WHAT TO PRODUCE.
This exercise calls for the records to be returned exactly, with images removed.

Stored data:
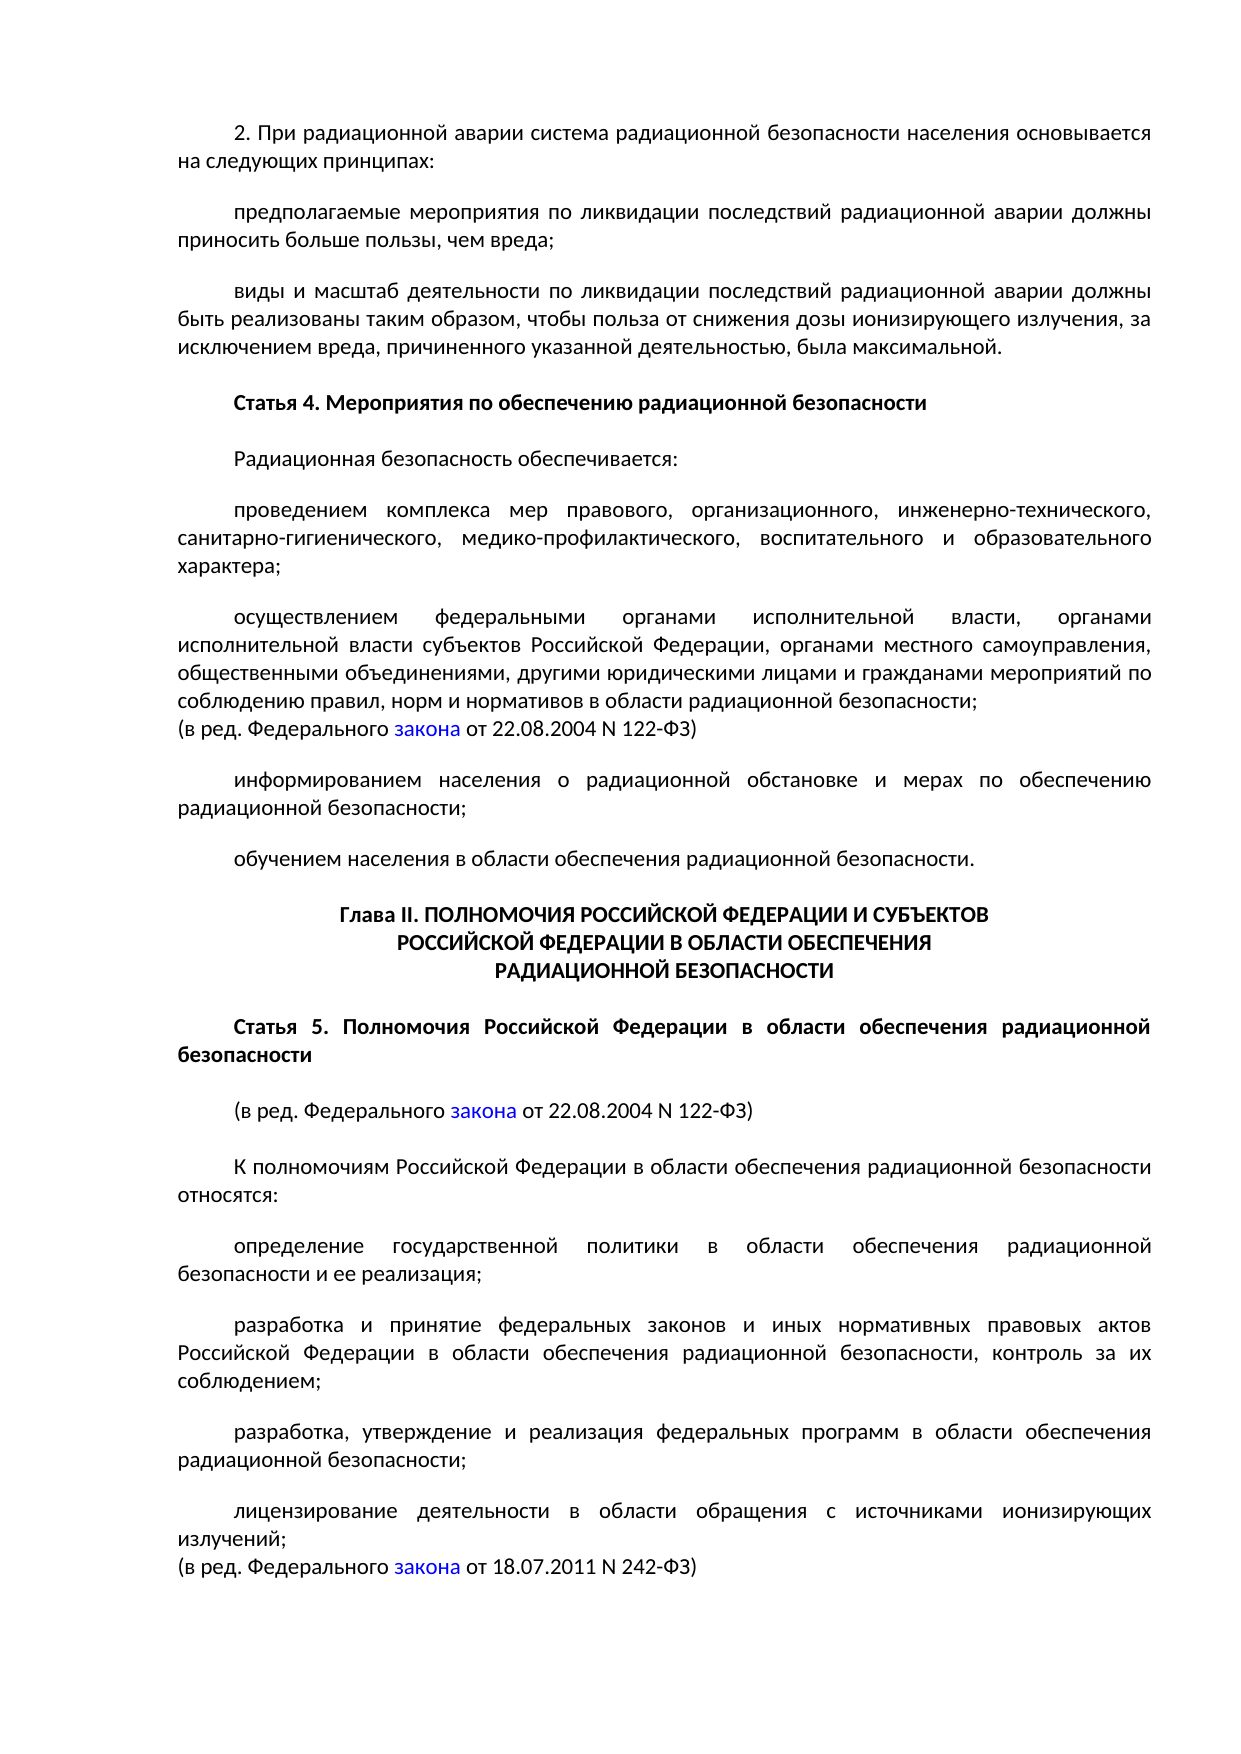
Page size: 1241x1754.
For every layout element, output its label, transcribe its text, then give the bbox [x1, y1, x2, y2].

text (в ред. Федерального закона от 22.08.2004 N 122-ФЗ) [177, 714, 1152, 742]
text обучением населения в области обеспечения радиационной безопасности. [177, 844, 1152, 872]
title Статья 4. Мероприятия по обеспечению радиационной безопасности [177, 388, 1152, 416]
text (в ред. Федерального закона от 22.08.2004 N 122-ФЗ) [177, 1096, 1152, 1124]
text разработка, утверждение и реализация федеральных программ в области обеспечения радиационной безопасности; [177, 1417, 1152, 1473]
text информированием населения о радиационной обстановке и мерах по обеспечению радиационной безопасности; [177, 765, 1152, 821]
text Радиационная безопасность обеспечивается: [177, 444, 1152, 472]
text предполагаемые мероприятия по ликвидации последствий радиационной аварии должны приносить больше пользы, чем вреда; [177, 197, 1152, 253]
title Статья 5. Полномочия Российской Федерации в области обеспечения радиационной безопасности [177, 1012, 1152, 1068]
text виды и масштаб деятельности по ликвидации последствий радиационной аварии должны быть реализованы таким образом, чтобы польза от снижения дозы ионизирующего излучения, за исключением вреда, причиненного указанной деятельностью, была максимальной. [177, 276, 1152, 360]
text лицензирование деятельности в области обращения с источниками ионизирующих излучений; [177, 1496, 1152, 1552]
text К полномочиям Российской Федерации в области обеспечения радиационной безопасности относятся: [177, 1152, 1152, 1208]
title РАДИАЦИОННОЙ БЕЗОПАСНОСТИ [177, 956, 1152, 984]
text разработка и принятие федеральных законов и иных нормативных правовых актов Российской Федерации в области обеспечения радиационной безопасности, контроль за их соблюдением; [177, 1310, 1152, 1394]
text осуществлением федеральными органами исполнительной власти, органами исполнительной власти субъектов Российской Федерации, органами местного самоуправления, общественными объединениями, другими юридическими лицами и гражданами мероприятий по соблюдению правил, норм и нормативов в области радиационной безопасности; [177, 602, 1152, 714]
text проведением комплекса мер правового, организационного, инженерно-технического, санитарно-гигиенического, медико-профилактического, воспитательного и образовательного характера; [177, 495, 1152, 579]
text 2. При радиационной аварии система радиационной безопасности населения основывается на следующих принципах: [177, 118, 1152, 174]
text (в ред. Федерального закона от 18.07.2011 N 242-ФЗ) [177, 1552, 1152, 1580]
title Глава II. ПОЛНОМОЧИЯ РОССИЙСКОЙ ФЕДЕРАЦИИ И СУБЪЕКТОВ [177, 900, 1152, 928]
title РОССИЙСКОЙ ФЕДЕРАЦИИ В ОБЛАСТИ ОБЕСПЕЧЕНИЯ [177, 928, 1152, 956]
text определение государственной политики в области обеспечения радиационной безопасности и ее реализация; [177, 1231, 1152, 1287]
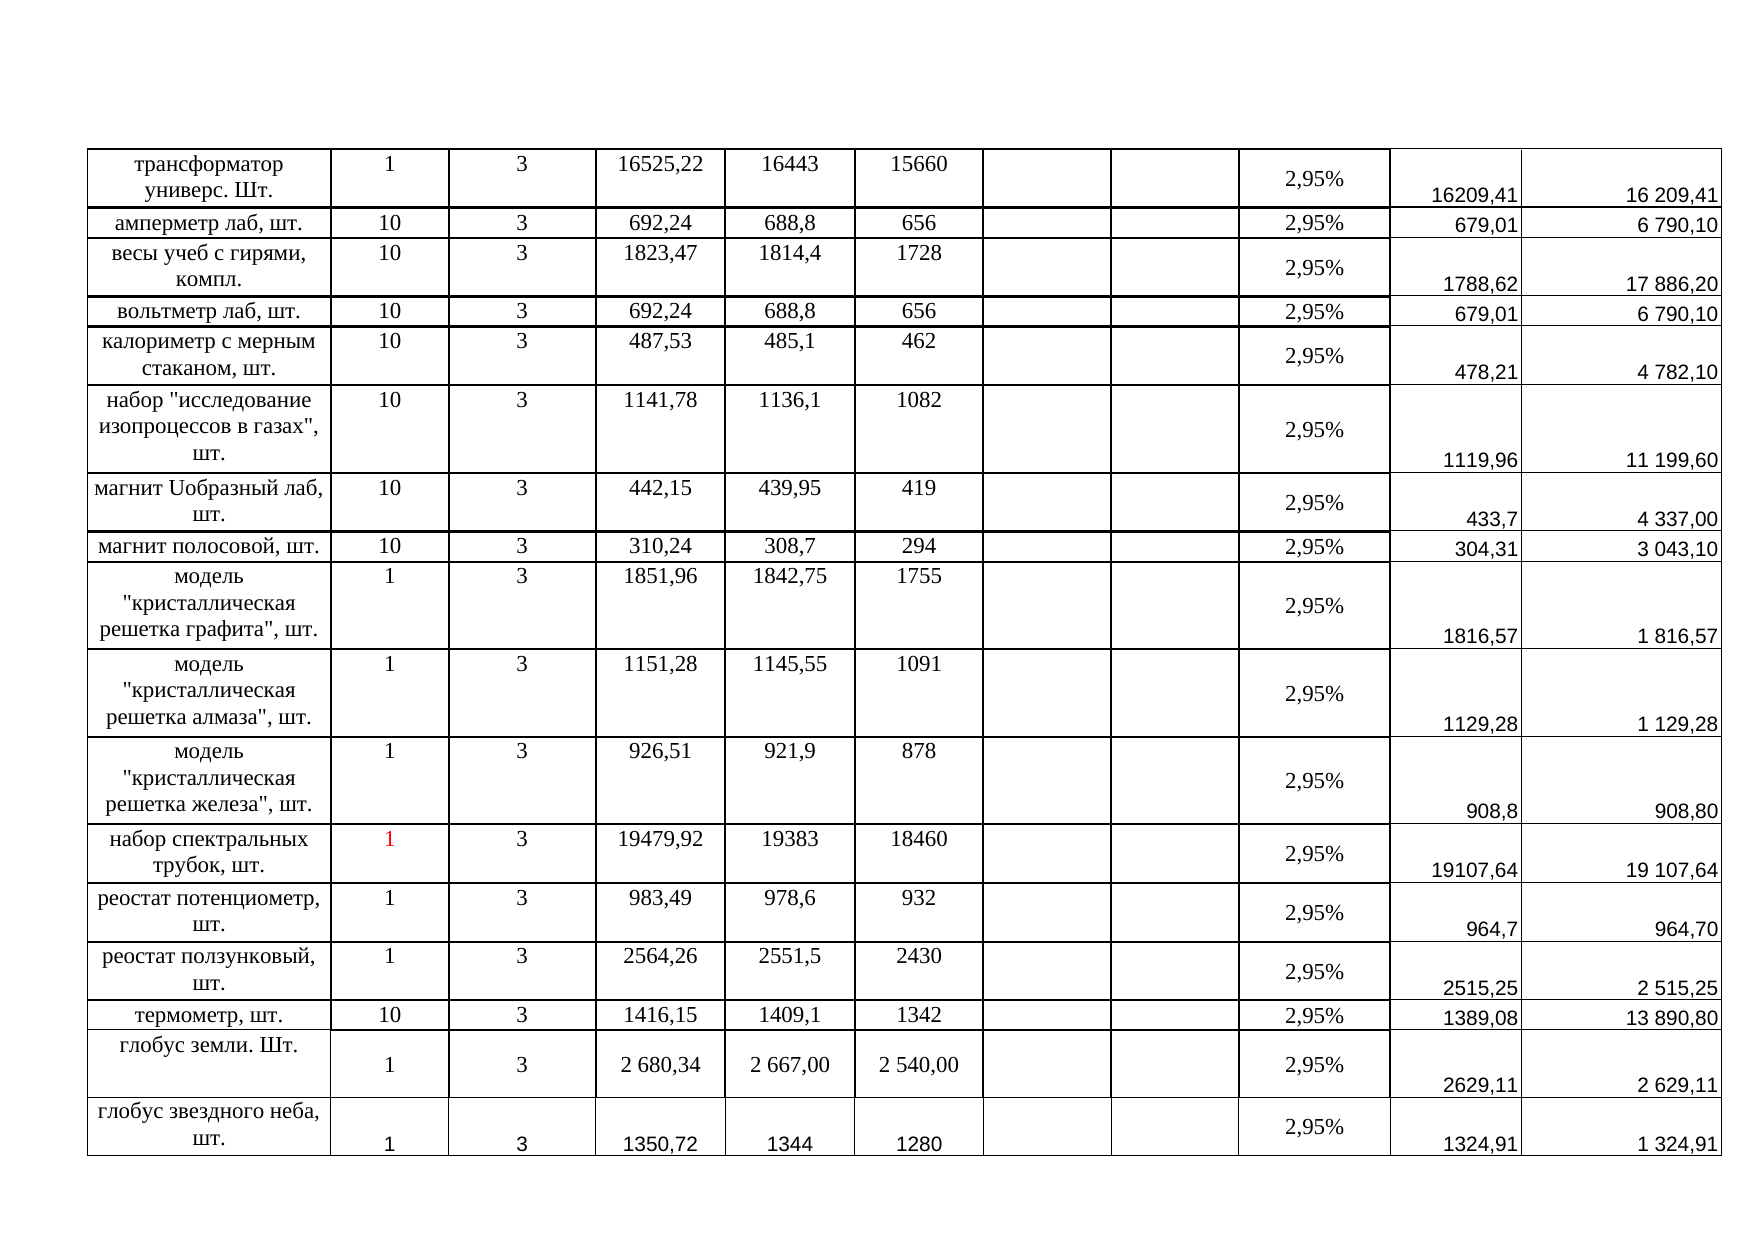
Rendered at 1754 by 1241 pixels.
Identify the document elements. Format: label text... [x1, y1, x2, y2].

TASK OUTPUT.
Page size: 1241x1754.
For every layout element, output its label, transcribe its text, then give the bbox [x1, y1, x2, y2].

text (в ред. Федерального закона от 22.08.2004 N 122-ФЗ) [177, 714, 1152, 742]
text обучением населения в области обеспечения радиационной безопасности. [177, 844, 1152, 872]
title Статья 4. Мероприятия по обеспечению радиационной безопасности [177, 388, 1152, 416]
text (в ред. Федерального закона от 22.08.2004 N 122-ФЗ) [177, 1096, 1152, 1124]
text разработка, утверждение и реализация федеральных программ в области обеспечения радиационной безопасности; [177, 1417, 1152, 1473]
text информированием населения о радиационной обстановке и мерах по обеспечению радиационной безопасности; [177, 765, 1152, 821]
text Радиационная безопасность обеспечивается: [177, 444, 1152, 472]
text предполагаемые мероприятия по ликвидации последствий радиационной аварии должны приносить больше пользы, чем вреда; [177, 197, 1152, 253]
title Статья 5. Полномочия Российской Федерации в области обеспечения радиационной безопасности [177, 1012, 1152, 1068]
text виды и масштаб деятельности по ликвидации последствий радиационной аварии должны быть реализованы таким образом, чтобы польза от снижения дозы ионизирующего излучения, за исключением вреда, причиненного указанной деятельностью, была максимальной. [177, 276, 1152, 360]
text лицензирование деятельности в области обращения с источниками ионизирующих излучений; [177, 1496, 1152, 1552]
text К полномочиям Российской Федерации в области обеспечения радиационной безопасности относятся: [177, 1152, 1152, 1208]
title РАДИАЦИОННОЙ БЕЗОПАСНОСТИ [177, 956, 1152, 984]
text разработка и принятие федеральных законов и иных нормативных правовых актов Российской Федерации в области обеспечения радиационной безопасности, контроль за их соблюдением; [177, 1310, 1152, 1394]
text осуществлением федеральными органами исполнительной власти, органами исполнительной власти субъектов Российской Федерации, органами местного самоуправления, общественными объединениями, другими юридическими лицами и гражданами мероприятий по соблюдению правил, норм и нормативов в области радиационной безопасности; [177, 602, 1152, 714]
text проведением комплекса мер правового, организационного, инженерно-технического, санитарно-гигиенического, медико-профилактического, воспитательного и образовательного характера; [177, 495, 1152, 579]
text 2. При радиационной аварии система радиационной безопасности населения основывается на следующих принципах: [177, 118, 1152, 174]
text (в ред. Федерального закона от 18.07.2011 N 242-ФЗ) [177, 1552, 1152, 1580]
title Глава II. ПОЛНОМОЧИЯ РОССИЙСКОЙ ФЕДЕРАЦИИ И СУБЪЕКТОВ [177, 900, 1152, 928]
title РОССИЙСКОЙ ФЕДЕРАЦИИ В ОБЛАСТИ ОБЕСПЕЧЕНИЯ [177, 928, 1152, 956]
text определение государственной политики в области обеспечения радиационной безопасности и ее реализация; [177, 1231, 1152, 1287]
Rendered at 1754 by 1241 pixels.
Identify the document elements. Format: label text... [x1, y1, x2, y2].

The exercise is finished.